You can optionally create an Exclusion list to exclude some URLs from getting crawled if that content is sensitive or not worth crawling. To create an exclusion list, browse through the root URL. You have the option to add the excluded URLs to the list during the configuration process.

Manage search permissions

The Enterprise websites connector only supports search permissions visible to Everyone. Indexed data appears in the search results and is visible to all users in the organization.

Assign property labels

You can assign a source property to each label by choosing from a menu of options. While this step is not mandatory, having some property labels will improve the search relevance and ensure more accurate search results for end users.

Manage schema

On the Manage Schema screen, you have the option to change the schema attributes (queryable, searchable, retrievable, and refinable) associated with the properties, add optional aliases, and choose the Content property.

Set the refresh schedule

The Enterprise websites connector only supports a full refresh. This means that the connector will recrawl all the website's content during every refresh. To make sure the connector gets enough time to crawl the content, we recommend that you set a large refresh schedule interval. We recommend a scheduled refresh between one and two weeks.

Troubleshooting

When reading the website's content, the crawl may encounter some source errors which are represented by the detailed error codes below. To get more information on the types of errors, go to the error details page after selecting the connection. Click on the error code to see more detailed errors. Also refer to Manage your connector to learn more.

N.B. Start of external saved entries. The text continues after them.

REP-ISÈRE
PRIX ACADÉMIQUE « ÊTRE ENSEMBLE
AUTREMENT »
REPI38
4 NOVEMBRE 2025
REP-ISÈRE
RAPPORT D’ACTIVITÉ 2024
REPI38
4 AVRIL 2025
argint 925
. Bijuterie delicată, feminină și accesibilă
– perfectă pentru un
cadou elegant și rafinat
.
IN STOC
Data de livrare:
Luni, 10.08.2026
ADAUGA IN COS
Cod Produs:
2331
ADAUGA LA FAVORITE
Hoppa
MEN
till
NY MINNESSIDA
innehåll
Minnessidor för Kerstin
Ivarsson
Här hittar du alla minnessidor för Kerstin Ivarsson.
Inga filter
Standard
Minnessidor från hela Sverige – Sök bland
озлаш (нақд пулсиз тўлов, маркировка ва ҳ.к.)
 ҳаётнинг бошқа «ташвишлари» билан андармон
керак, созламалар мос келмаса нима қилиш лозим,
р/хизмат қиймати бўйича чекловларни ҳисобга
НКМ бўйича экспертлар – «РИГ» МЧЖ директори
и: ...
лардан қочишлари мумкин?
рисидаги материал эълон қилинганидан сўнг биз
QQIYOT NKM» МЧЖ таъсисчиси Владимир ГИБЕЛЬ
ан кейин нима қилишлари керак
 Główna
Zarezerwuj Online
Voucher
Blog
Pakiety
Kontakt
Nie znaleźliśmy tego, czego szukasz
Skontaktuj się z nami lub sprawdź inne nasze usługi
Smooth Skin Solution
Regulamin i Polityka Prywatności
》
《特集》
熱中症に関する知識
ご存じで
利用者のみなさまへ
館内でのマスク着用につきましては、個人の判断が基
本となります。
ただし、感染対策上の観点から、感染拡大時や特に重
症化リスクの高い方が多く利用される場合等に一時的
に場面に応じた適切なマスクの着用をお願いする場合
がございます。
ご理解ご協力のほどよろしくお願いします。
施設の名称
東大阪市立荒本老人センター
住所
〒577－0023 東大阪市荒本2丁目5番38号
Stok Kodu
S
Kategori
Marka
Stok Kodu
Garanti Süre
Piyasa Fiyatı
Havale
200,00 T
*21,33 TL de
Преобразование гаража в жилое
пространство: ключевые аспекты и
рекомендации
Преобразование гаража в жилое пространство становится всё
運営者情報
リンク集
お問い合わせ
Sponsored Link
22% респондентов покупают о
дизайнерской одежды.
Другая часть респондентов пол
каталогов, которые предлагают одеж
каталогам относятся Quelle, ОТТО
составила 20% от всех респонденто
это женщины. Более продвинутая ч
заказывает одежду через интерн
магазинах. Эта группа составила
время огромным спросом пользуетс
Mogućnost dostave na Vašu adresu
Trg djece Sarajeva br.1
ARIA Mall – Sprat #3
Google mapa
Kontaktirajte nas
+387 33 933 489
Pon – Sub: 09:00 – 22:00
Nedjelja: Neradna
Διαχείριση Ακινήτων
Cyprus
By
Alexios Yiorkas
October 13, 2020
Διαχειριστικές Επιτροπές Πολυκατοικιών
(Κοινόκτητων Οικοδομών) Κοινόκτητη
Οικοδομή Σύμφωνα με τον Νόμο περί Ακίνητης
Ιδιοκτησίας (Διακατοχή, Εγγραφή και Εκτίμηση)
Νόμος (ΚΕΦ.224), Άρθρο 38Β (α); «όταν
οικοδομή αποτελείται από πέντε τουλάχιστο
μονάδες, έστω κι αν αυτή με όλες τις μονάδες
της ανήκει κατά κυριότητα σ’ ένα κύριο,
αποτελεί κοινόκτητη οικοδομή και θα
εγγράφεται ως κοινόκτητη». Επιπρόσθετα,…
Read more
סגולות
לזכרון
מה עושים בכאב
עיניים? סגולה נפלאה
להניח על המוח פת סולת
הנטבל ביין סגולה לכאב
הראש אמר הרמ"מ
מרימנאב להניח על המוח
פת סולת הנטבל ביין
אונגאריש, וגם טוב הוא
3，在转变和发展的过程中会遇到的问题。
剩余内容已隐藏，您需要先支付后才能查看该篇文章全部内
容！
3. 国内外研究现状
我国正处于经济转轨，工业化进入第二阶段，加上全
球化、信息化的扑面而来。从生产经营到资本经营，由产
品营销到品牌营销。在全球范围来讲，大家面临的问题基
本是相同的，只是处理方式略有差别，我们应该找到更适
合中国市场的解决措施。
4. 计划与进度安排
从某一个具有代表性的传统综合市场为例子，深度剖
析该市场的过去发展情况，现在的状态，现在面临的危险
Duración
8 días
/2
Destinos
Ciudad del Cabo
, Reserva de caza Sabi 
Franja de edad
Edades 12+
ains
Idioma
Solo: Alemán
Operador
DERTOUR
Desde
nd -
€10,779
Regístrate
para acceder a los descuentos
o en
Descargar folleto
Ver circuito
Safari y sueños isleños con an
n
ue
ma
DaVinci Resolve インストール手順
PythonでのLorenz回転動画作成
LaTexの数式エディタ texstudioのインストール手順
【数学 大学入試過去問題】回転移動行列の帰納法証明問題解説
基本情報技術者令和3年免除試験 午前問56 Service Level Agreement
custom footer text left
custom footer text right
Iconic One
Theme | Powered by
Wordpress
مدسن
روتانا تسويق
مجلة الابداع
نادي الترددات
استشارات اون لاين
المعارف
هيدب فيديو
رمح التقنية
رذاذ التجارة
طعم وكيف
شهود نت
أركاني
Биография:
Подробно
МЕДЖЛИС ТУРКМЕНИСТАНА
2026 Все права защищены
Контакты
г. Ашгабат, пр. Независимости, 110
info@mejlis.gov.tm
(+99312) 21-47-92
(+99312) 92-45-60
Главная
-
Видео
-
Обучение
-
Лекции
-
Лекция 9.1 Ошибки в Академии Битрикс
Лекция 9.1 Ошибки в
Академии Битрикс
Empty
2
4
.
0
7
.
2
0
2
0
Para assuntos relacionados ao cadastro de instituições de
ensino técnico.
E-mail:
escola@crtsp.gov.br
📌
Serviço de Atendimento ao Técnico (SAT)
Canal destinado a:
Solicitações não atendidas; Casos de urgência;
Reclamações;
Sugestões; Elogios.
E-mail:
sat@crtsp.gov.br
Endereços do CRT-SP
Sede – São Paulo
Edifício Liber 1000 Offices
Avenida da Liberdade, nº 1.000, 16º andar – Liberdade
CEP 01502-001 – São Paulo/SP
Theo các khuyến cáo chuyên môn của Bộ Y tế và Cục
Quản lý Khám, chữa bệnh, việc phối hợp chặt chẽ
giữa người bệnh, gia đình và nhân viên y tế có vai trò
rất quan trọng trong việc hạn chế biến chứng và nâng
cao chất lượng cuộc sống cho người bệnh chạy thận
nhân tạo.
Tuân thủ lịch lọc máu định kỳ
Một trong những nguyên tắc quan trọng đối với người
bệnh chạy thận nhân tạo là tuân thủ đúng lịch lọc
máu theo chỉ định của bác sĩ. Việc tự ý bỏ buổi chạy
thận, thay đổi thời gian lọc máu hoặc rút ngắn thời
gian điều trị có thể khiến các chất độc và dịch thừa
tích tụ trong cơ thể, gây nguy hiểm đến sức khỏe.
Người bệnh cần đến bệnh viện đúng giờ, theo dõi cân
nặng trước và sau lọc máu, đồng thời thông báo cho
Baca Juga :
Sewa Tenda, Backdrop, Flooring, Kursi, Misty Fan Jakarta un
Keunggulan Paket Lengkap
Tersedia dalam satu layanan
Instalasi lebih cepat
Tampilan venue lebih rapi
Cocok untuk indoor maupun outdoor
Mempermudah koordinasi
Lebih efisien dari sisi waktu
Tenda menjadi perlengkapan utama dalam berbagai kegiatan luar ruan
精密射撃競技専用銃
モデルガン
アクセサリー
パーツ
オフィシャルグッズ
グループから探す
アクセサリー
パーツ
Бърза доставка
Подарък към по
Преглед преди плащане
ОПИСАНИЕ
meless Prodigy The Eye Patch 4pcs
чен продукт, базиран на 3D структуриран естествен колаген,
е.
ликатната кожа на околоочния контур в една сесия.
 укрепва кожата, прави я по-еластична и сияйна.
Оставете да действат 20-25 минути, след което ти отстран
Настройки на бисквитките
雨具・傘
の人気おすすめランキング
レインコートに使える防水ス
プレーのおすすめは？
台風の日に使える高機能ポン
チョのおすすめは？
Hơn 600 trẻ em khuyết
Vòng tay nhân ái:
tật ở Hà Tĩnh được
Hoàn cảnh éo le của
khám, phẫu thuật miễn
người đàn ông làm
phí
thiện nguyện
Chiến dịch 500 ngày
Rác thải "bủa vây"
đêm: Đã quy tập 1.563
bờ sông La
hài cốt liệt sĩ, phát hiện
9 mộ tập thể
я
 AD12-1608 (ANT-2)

Detailed Error code Error message
6001 The site that is being tried to index is not reachable
6005 The source page that is being tried to index has been blocked by as per robots.txt configuration.
6008 Unable to resolve the DNS
6009 For all client side errors (Except HTTP 404, 408), please refer to HTTP 4xx error codes for details.
6013 The source page that is being tried to index could not be found. (HTTP 404 error)
6018 The source page is not responding, and the request has timed out. (HTTP 408 error)
6021 The source page that is being tried to index has no textual content on the page.
6023 The source page that is being tried to index is unsupported (not a HTML page)
6024 The source page that is being tried to index has unsupported content.
  • Errors 6001-6013 occur when the data source is not reachable due to a network issue or when the data source itself is deleted, moved, or renamed. Check if the data source details provided are still valid.
  • Errors 6021-6024 error occur when the data source contains non-textual content on the page or when the page is not an HTML. Please check the data source and add this page in exclusion list or ignore the error.

Limitations

The Enterprise websites connector doesn't support searching data on dynamic webpages. Examples of those webpages live in content management systems like Confluence and Unily or databases that store website content.